Fed's Fisher: Fed must be ready to act on inflation (Reuters)
2008.08.1914 minutes ago
ASPEN, Colo. (Reuters) - The U.S. Federal Reserve must be ready to take action if slowing growth fails to curb inflation stemming from higher food and energy prices, one of its top policy-makers said on Monday.
"Until we have a clear sense of what will prevail, monetary policy makers must remain poised to act if slowing growth fails to contain inflationary pressures," Dallas Federal Reserve Bank President Richard Fisher said in prepared remarks. A text of his speech was made available to the media.
Fisher is a voting member of the Fed's interest-rate setting committee this year and has dissented at every meeting so far in favor either of higher rates, or of less aggressive easing.
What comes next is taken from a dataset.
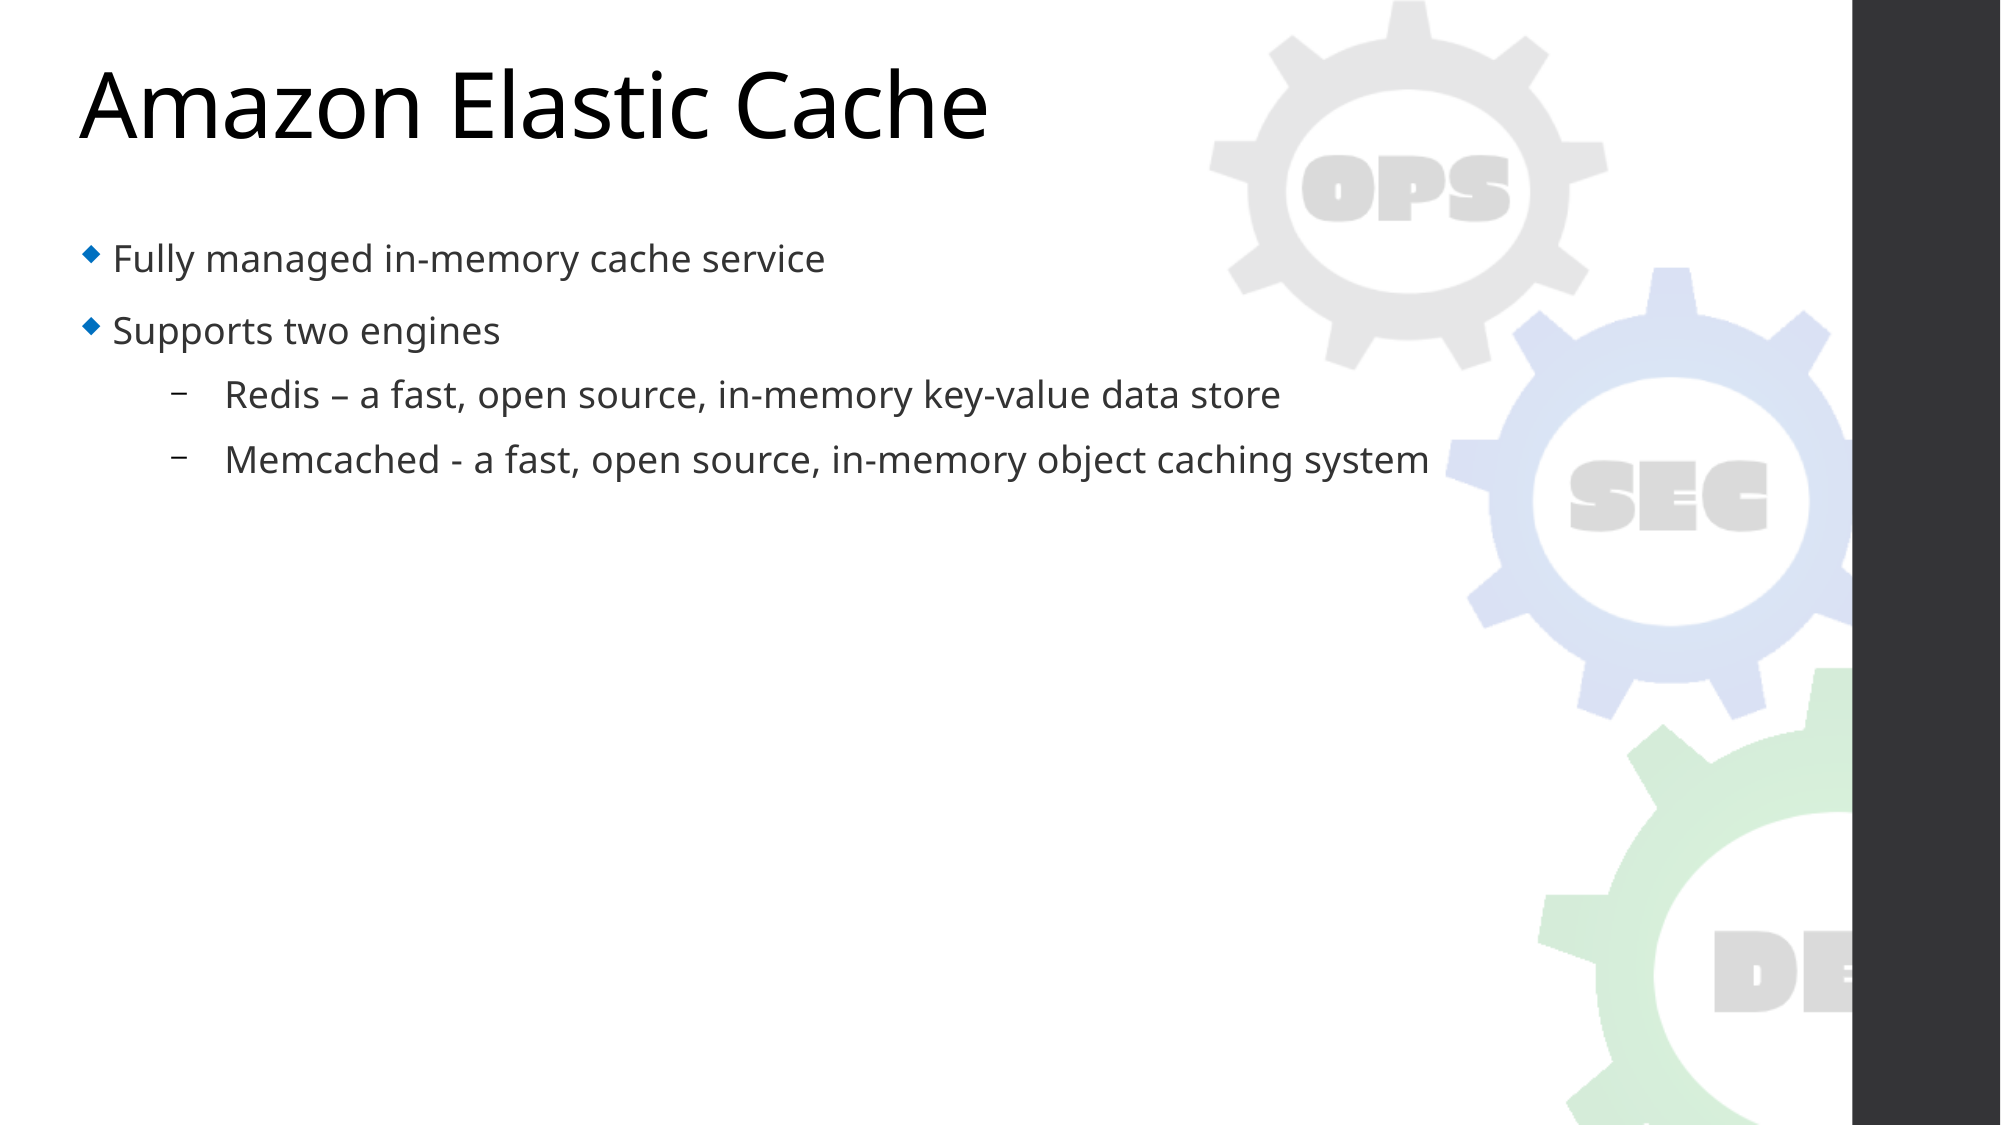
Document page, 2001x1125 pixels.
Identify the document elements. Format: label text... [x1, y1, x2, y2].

list Fully managed in-memory cache service Supports two engines Redis – a fast, open source, in-memory key-value data store Memcached - a fast, open source, in-memory object caching system [67, 230, 1801, 1106]
title Amazon Elastic Cache [64, 33, 1797, 166]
"Unless the python that is the U.S. economy can quickly pass the recent burst of cost-push pressures, we risk a reinforcing spreading of inflationary impulses and expectations," he told the Progress and Freedom Foundation.
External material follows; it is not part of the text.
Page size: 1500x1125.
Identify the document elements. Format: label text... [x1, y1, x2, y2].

"Should this happen and the Fed were to fail to address it, we would run the risk of losing the public's confidence in our ability to constrain inflation," he said.
Earlier on Tuesday, the Labor Department report that U.S. wholesale prices rose sharply. Producer prices in July were up 9.8 percent from a year ago, the biggest increase since 1981, while prices excluding food and energy were up 3.5 percent, the biggest rise since 1991.
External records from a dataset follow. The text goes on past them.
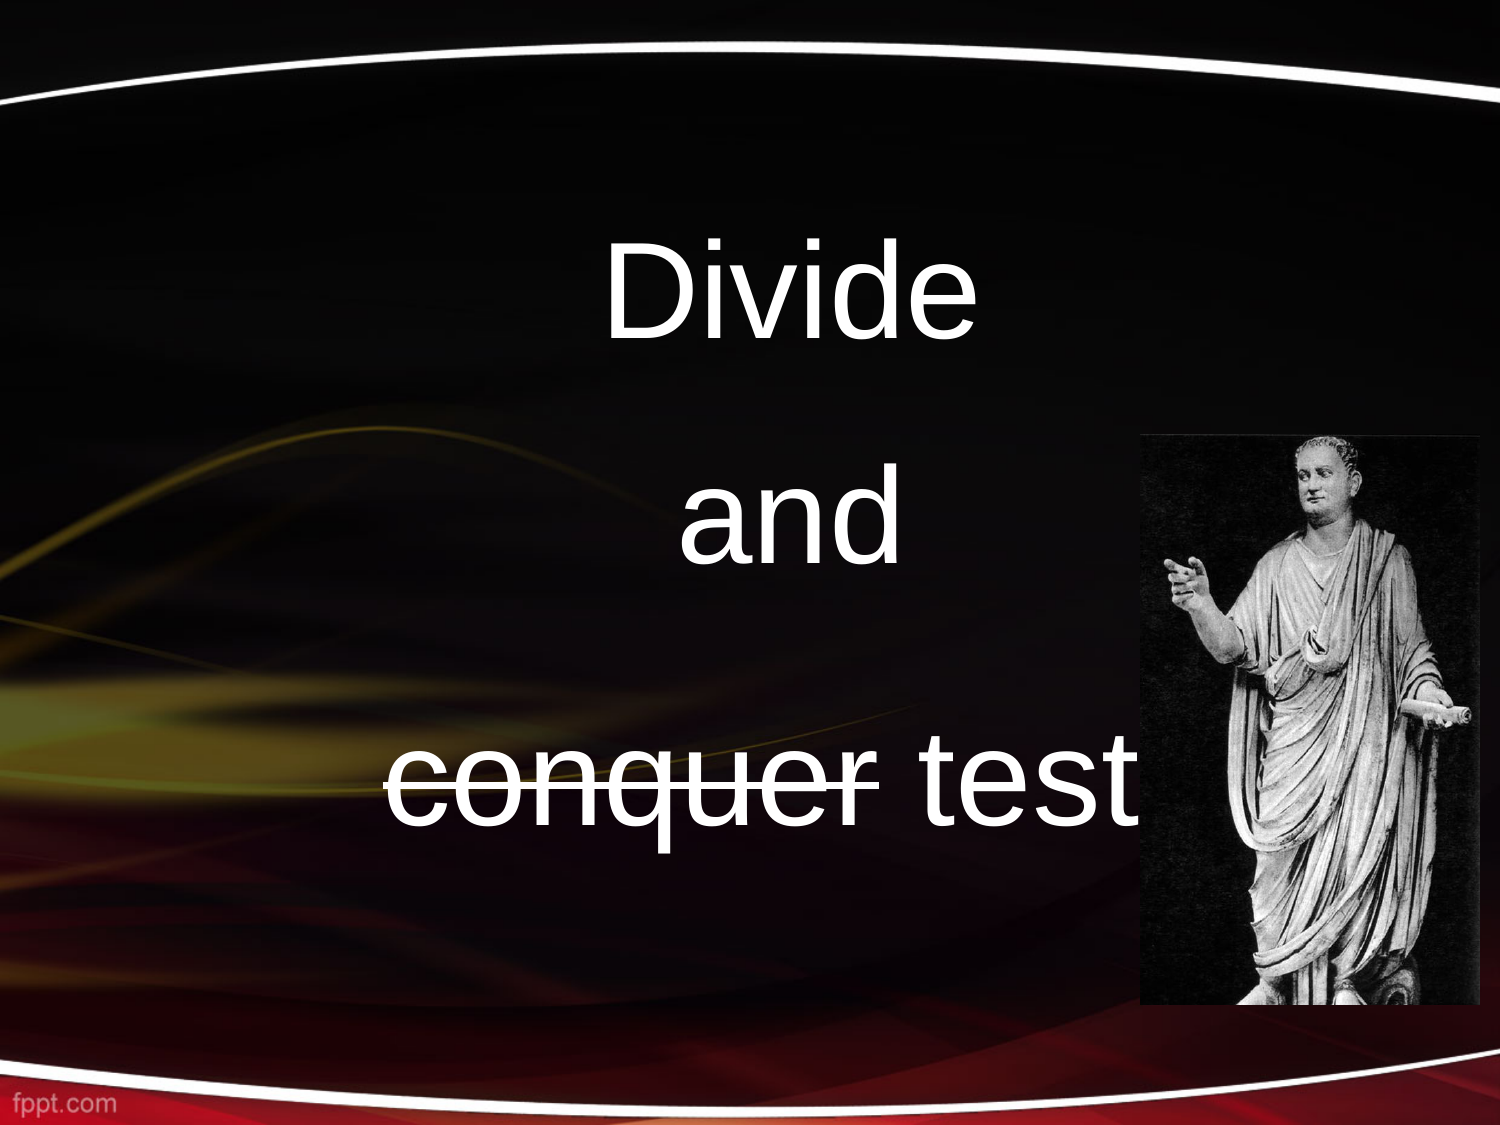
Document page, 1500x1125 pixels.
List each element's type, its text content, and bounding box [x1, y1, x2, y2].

list and [105, 418, 1421, 599]
picture [0, 0, 1500, 1125]
list conquer test! [94, 680, 1140, 861]
list Divide [105, 193, 1421, 374]
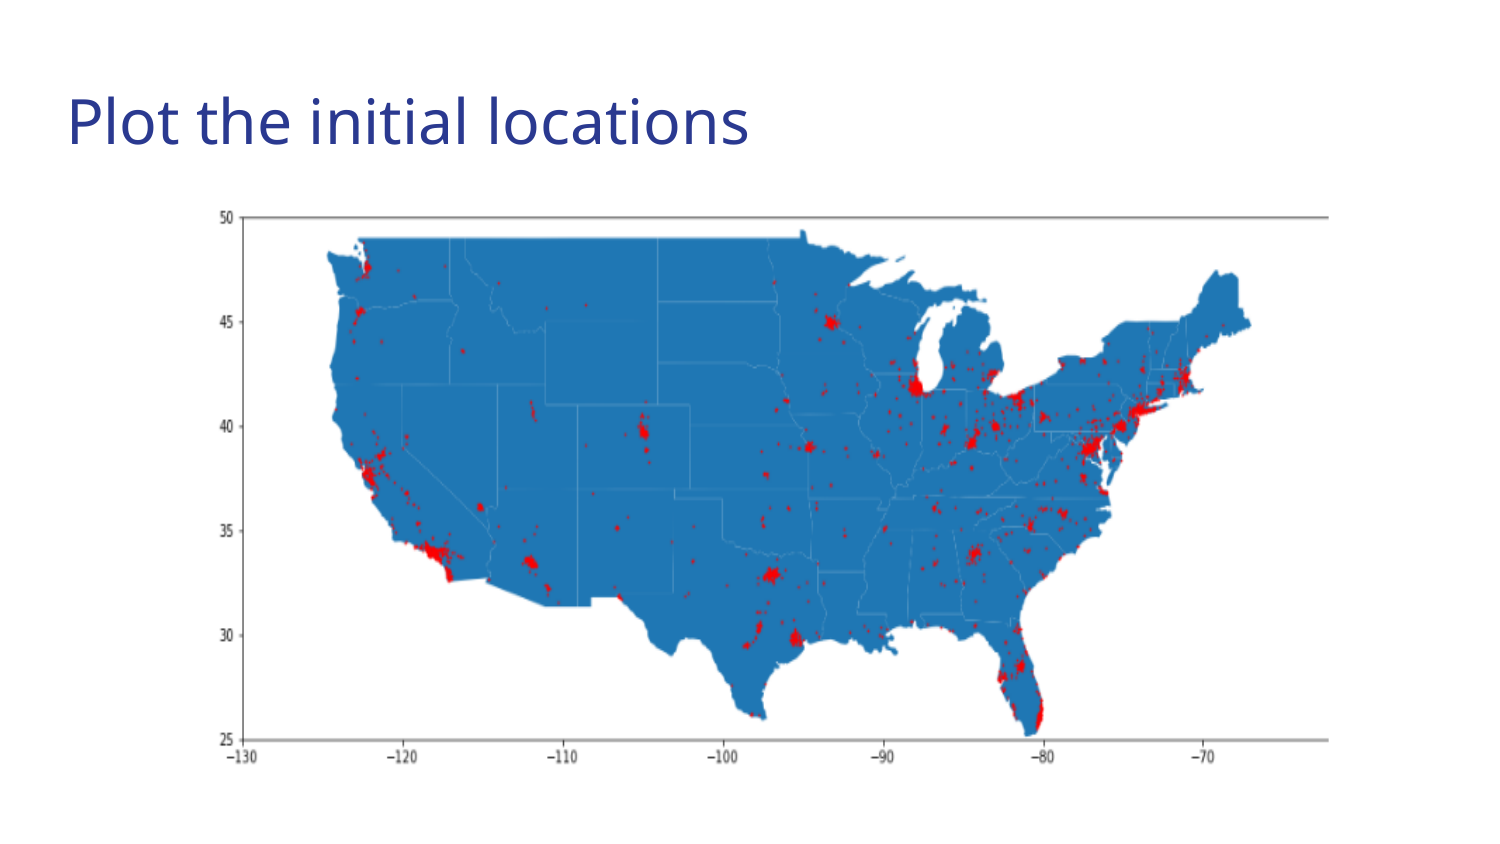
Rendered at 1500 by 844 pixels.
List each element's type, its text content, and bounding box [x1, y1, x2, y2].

picture [216, 202, 1329, 781]
title Plot the initial locations [51, 67, 1449, 167]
The Fed halted its aggressive rate cutting campaign in June after slashing its benchmark overnight fed funds rate 3.25 percentage points to 2 percent since mid-September to shield the economy from a housing crisis and credit crunch.
Fisher said the Fed had "done its job on the growth front," although he warned the economy would slow to a snail's pace in the second half, if not grind completely to a halt, before a recovery unfolds in 2009.
He also acknowledged that current market conditions remained very fragile.
"The correction in the housing market has yet to find its bottom. Credit markets remain tempestuous," he said, subtly reinforcing market expectations that the Fed will keep rates on hold in the months ahead.